Records to process
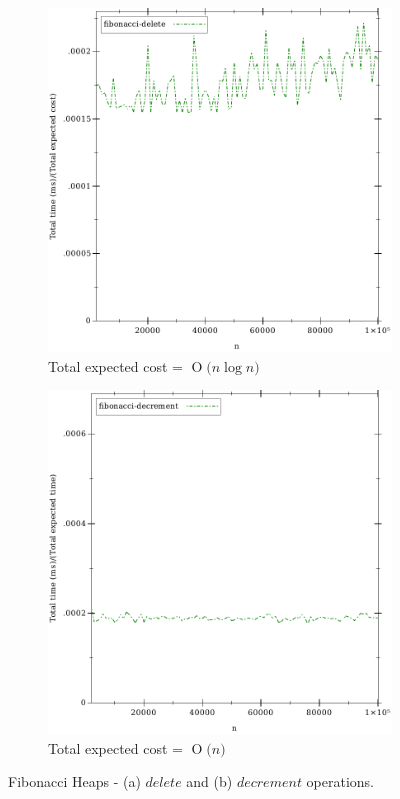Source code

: \documentclass{llncs}
\newcommand{\BigO}[1]{\ensuremath{\operatorname{O}\bigl(#1\bigr)}}
\begin{document}
\begin{figure}
	\begin{subfigure}{0.5\textwidth}
		\centering
		\includegraphics[width=0.8\linewidth]{FIG/fi_delete.pdf}
		\caption{Total expected cost = \BigO{n \log n}} 
		\label{fig:fi_delete}
	\end{subfigure}%
	\begin{subfigure}{0.5\textwidth}
		\centering
		\includegraphics[width=0.8\linewidth]{FIG/fi_decrement.pdf}
		\caption{Total expected cost = \BigO{n}}
		\label{fig:fi_decrement}
	\end{subfigure}
	\caption{Fibonacci Heaps - (a) $delete$ and (b) $decrement$ operations.}
	\label{fig:fi_delete_decrement}
\end{figure}
\end{document}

Problem details
A single number is the answer: how many lines of the entries above contain "cost"?

Answer space
2